While instant messaging between individuals on WhatsApp constitutes private messages, different considerations apply to group chats since messages are immediately available to a wide array of members. The fact that WhatsApp chatrooms are closed groups, controlled by administrators and often accessible only through invitation do not necessarily make them private meetings even though members may have a reasonable expectation of privacy applicable to other social media platforms.
Social media (WhatsApp groups) presents another striking example of a privacy paradox: participants expose their personal information publicly yet they want control over the same – this is not entirely impossible, especially with highly regulated and specialised groups. In answering whether social media is a private or public place, Trepte notes in her doctoral thesis that:
“In struggling to develop a definition of social media, scholars have pointed to the fact that social media channels are formally understood as methods of mass communication but that they primarily contain and perpetuate personal user interactions. In this sense, social media can be referred to as personal public. As a consequence, users cannot always clearly define the somewhat blurred lines between personal and public or between private and professional communication.” (See Sabine Trepte, ‘The Social Media Privacy Model: Privacy and Communication in the Light of Social Media Affordances’ Communication Theory, Volume 31, Issue 4, November 2021, Pages 549–570)

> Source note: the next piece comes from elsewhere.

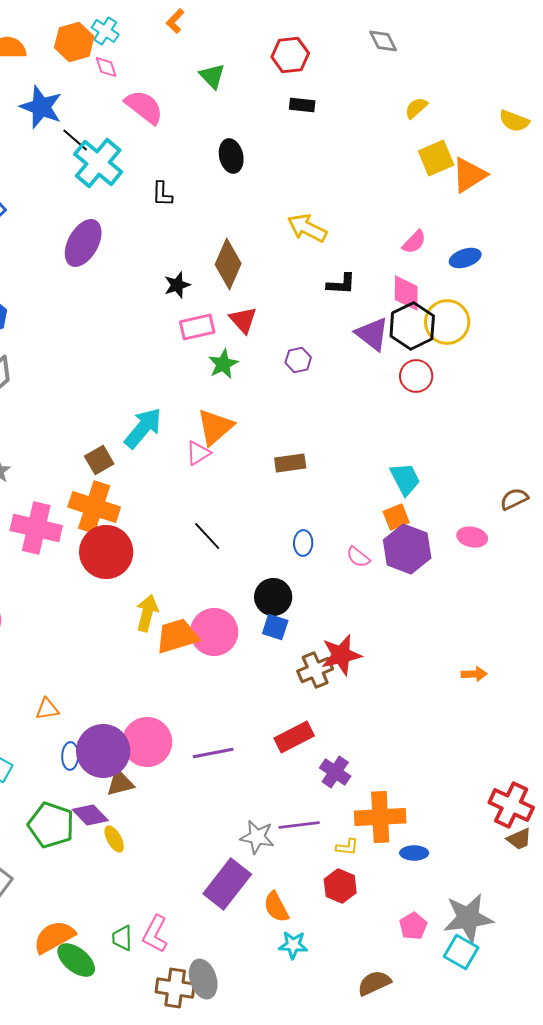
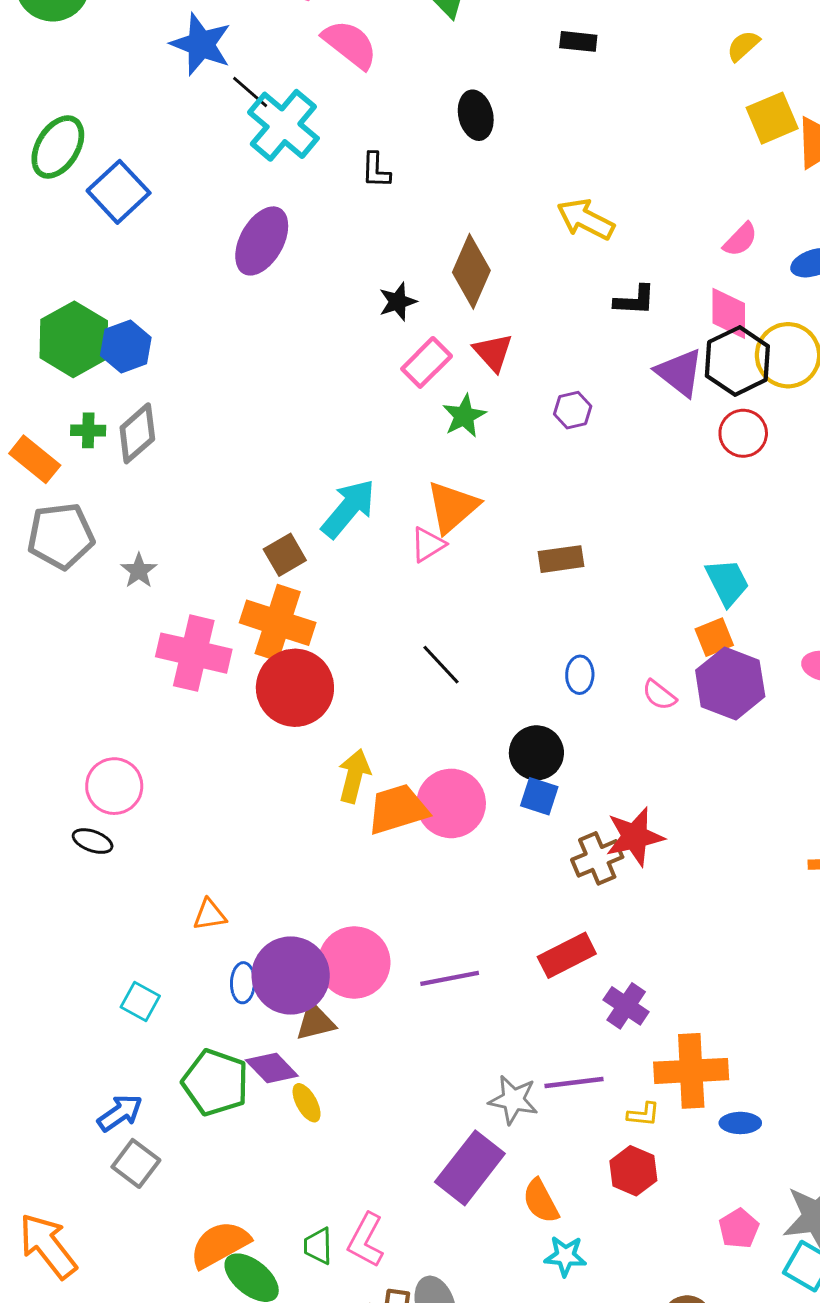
pink rectangle: (197, 327) -> (427, 362), turned -32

From Trepte’s theory which is supported by some other academics, social media (WhatsApp groups inclusive) interactions continue to reside on the borderline between public and private spaces. Nigeria has no decision on this but a Scottish decision on the subject gives an insight into the ramifications such claims could take. In BC and others v Chief Constable Police Service of Scotland [2018] CSOH 104, the police sought to rely on some information in a WhatsApp group chatroom to bring disciplinary proceedings against a constable. When the latter challenged the admissibility of such information obtained from the group chat, the Scottish Court of Session agreed that WhatsApp group chats are private when it held that:
“The messaging service used was private and the petitioners had no intention of publishing the contents of their messages to the public at large”
Conversely, however in another development in India, when a man who sent abusive and obscene words on WhatsApp to his estranged wife was charged with making obscene statements in public. The man argued that he sent the messages to his estranged wife in a private WhatsApp chat and the Bombay High Court held that:
“Thus, when these messages cannot be read by others, it ipso-facto goes to show that no third person nor even WhatsApp can have access to those messages. Therefore, WhatsApp cannot be a public place if messages are exchanged on the personal accounts of two persons. If these messages had been posted on WhatsApp Group, in that case, the same could have been called a public place because all the members of the group, will have access to those messages. It is not the prosecution’s case that the alleged obscene messages were posted on the WhatsApp Group of which the petitioner and respondent No. 2 and others are the members. Therefore, sending personal messages on WhatsApp will not amount to the utterance of obscene words in a public place.” See Nivrutti v. the State of Maharashtra and Pooja Nivrutti Criminal Writ Petition No. 557 of 2018
I am more fascinated by the Indian court decision. It aligns with the logic that when three or more persons are on a group chat, it then becomes a public space and it, in most cases, negates the definition of private.
Conclusion
The use of emails has come to stay in our legal practice, however, lawyers need to understand the privacy implications of their use for dissemination and receipt of information. With the proliferation of WhatsApp groups, lawyers need to post information in such groups with a measure of circumspection knowing fully well that they don’t have a personal relationship with everyone on such groups. A lawyers’ chatroom is not Las Vegas! Whatever happens there may not necessarily stay there – it may interest the outside world!